PROBLEM DESCRIPTION:
Your answer should consist solely of the lines from the one containing "(409, 274) = (345, 303): blue" through the end of the entries below, duplicated exactly.

Collected data:
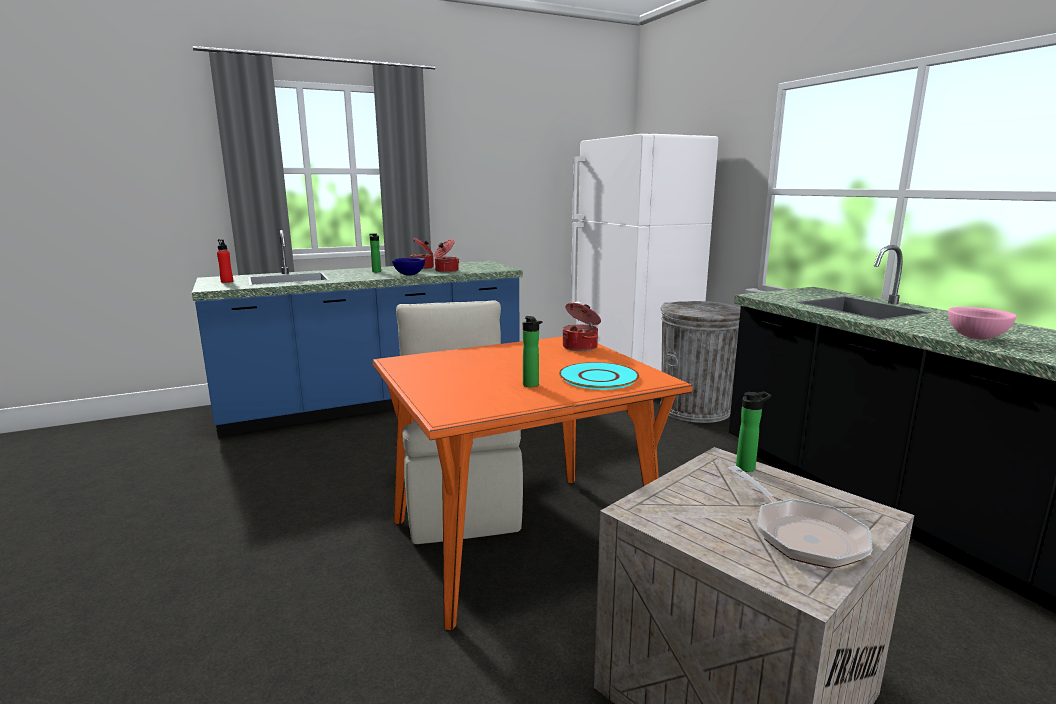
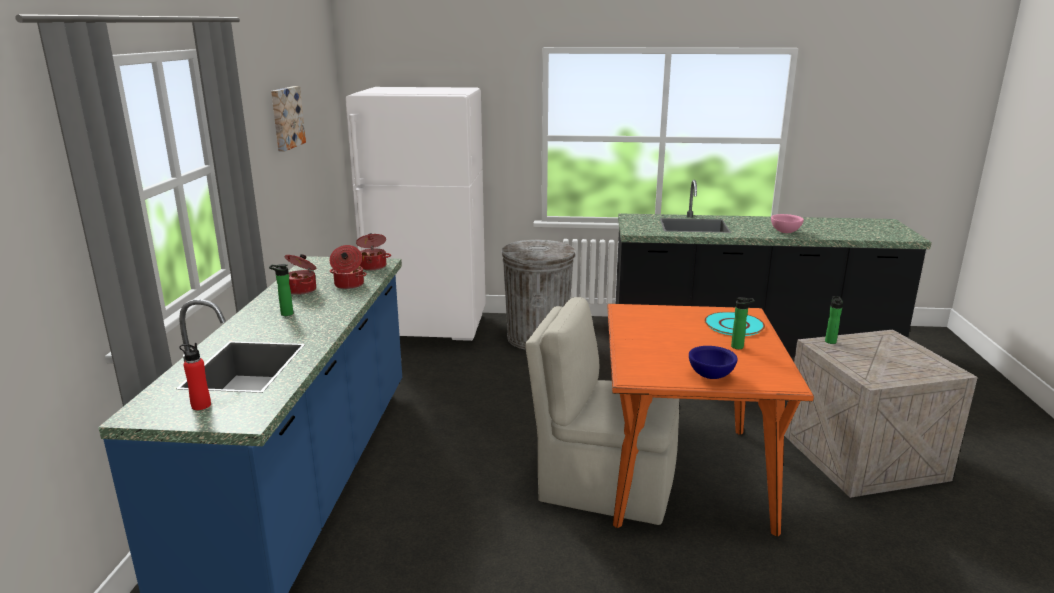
camera: 60 degrees left, 5 degrees up
(409, 274) = (345, 303): blue bowl -> blue bowl (710, 375)
(521, 155) = (285, 118): none -> picture
(581, 347) = (652, 311): cooking pot -> cooking pot (373, 266)
(802, 535) = (907, 355): frying pan -> none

RESPONSE TO THIS EXERCISE:
(409, 274) = (345, 303): blue bowl -> blue bowl (710, 375)
(521, 155) = (285, 118): none -> picture
(581, 347) = (652, 311): cooking pot -> cooking pot (373, 266)
(802, 535) = (907, 355): frying pan -> none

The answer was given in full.